## [What is being asked]
How many lines in the records below contain the string "Right"? Answer with the number alone.

───── Recorded information

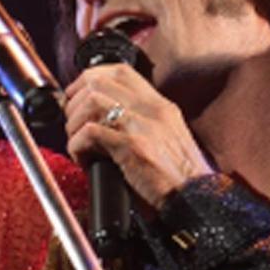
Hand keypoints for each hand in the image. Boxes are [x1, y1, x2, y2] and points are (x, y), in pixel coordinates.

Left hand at [64, 63, 213, 211]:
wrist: (196, 199)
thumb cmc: (176, 177)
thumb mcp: (164, 138)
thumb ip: (139, 123)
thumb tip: (100, 119)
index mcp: (160, 105)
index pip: (119, 71)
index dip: (90, 79)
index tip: (77, 99)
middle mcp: (152, 109)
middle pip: (98, 81)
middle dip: (74, 102)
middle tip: (73, 126)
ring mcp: (143, 125)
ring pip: (91, 102)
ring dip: (74, 124)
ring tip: (78, 145)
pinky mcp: (133, 147)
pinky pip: (90, 133)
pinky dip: (78, 147)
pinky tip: (84, 161)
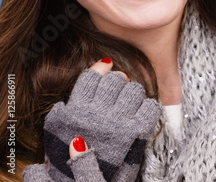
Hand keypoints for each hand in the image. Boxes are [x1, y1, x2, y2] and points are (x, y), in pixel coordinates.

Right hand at [24, 59, 161, 181]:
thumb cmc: (67, 159)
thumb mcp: (57, 129)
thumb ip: (66, 107)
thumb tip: (75, 87)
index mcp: (77, 109)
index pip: (91, 76)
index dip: (101, 67)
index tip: (106, 65)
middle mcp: (98, 112)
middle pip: (115, 80)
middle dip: (119, 82)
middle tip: (119, 89)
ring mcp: (117, 122)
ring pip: (133, 90)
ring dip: (134, 93)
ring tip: (130, 102)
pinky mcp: (134, 133)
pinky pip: (150, 107)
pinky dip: (149, 107)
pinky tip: (144, 112)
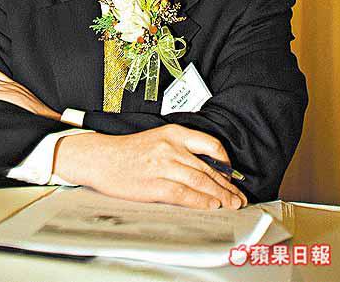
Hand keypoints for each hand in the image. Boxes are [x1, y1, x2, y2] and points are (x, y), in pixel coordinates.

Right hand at [53, 124, 247, 209]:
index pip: (210, 145)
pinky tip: (211, 206)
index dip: (226, 162)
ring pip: (200, 181)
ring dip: (220, 195)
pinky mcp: (155, 184)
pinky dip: (201, 201)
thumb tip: (206, 168)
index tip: (233, 174)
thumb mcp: (157, 140)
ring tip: (231, 204)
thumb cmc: (127, 151)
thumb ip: (180, 150)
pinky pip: (185, 194)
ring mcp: (163, 165)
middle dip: (227, 185)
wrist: (101, 158)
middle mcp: (171, 147)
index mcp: (173, 133)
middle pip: (208, 168)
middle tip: (238, 196)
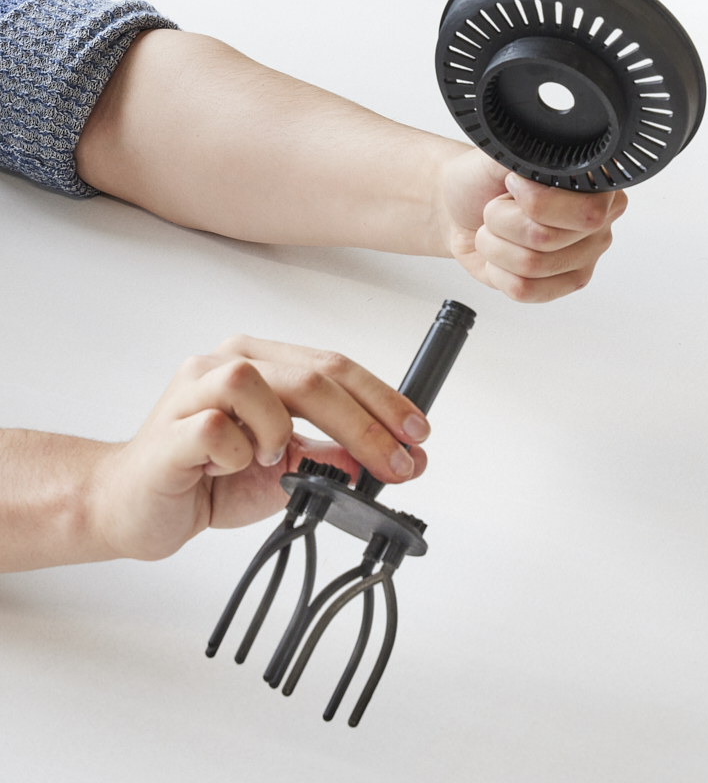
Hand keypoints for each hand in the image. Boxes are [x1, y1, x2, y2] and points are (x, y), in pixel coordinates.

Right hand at [94, 337, 429, 560]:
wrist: (129, 507)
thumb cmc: (204, 478)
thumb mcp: (282, 471)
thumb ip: (328, 458)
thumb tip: (385, 460)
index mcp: (261, 361)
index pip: (335, 366)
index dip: (382, 399)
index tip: (416, 435)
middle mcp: (227, 362)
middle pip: (312, 374)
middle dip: (364, 424)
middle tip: (393, 464)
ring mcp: (193, 388)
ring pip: (259, 384)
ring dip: (283, 432)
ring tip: (272, 461)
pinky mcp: (170, 427)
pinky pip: (217, 426)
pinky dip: (239, 452)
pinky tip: (233, 467)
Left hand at [436, 147, 625, 301]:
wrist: (462, 207)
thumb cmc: (483, 180)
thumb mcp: (503, 155)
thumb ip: (528, 157)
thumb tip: (545, 166)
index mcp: (596, 185)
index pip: (586, 210)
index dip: (536, 201)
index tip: (512, 185)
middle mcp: (598, 223)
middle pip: (547, 239)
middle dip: (502, 220)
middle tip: (497, 207)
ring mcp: (582, 258)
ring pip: (531, 266)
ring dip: (495, 244)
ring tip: (495, 229)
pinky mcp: (560, 286)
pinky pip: (525, 290)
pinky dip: (498, 270)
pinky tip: (501, 254)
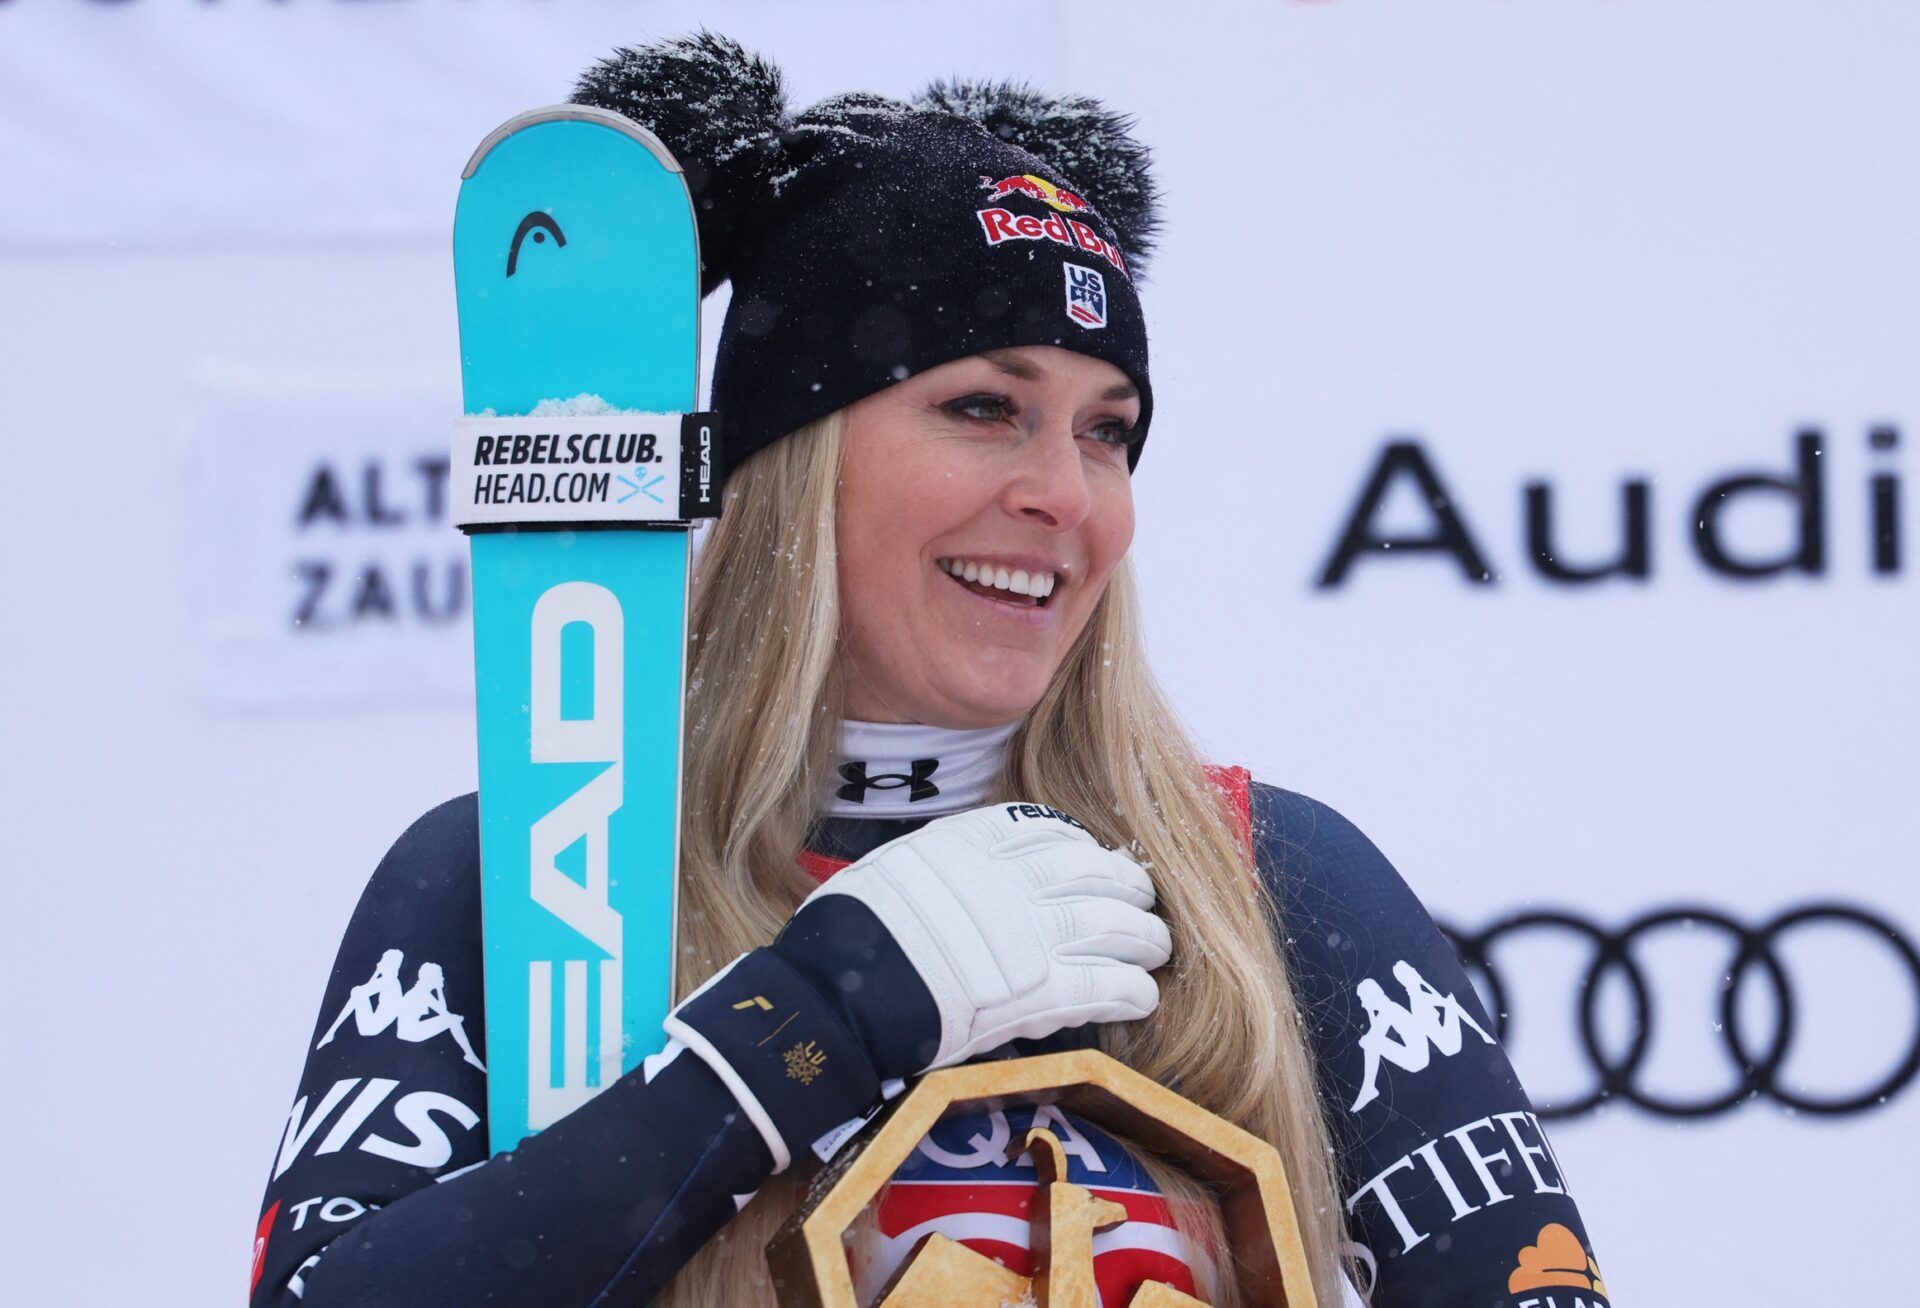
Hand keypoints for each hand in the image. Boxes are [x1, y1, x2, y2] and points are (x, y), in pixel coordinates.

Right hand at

──────────

## [Solution for this problem]
4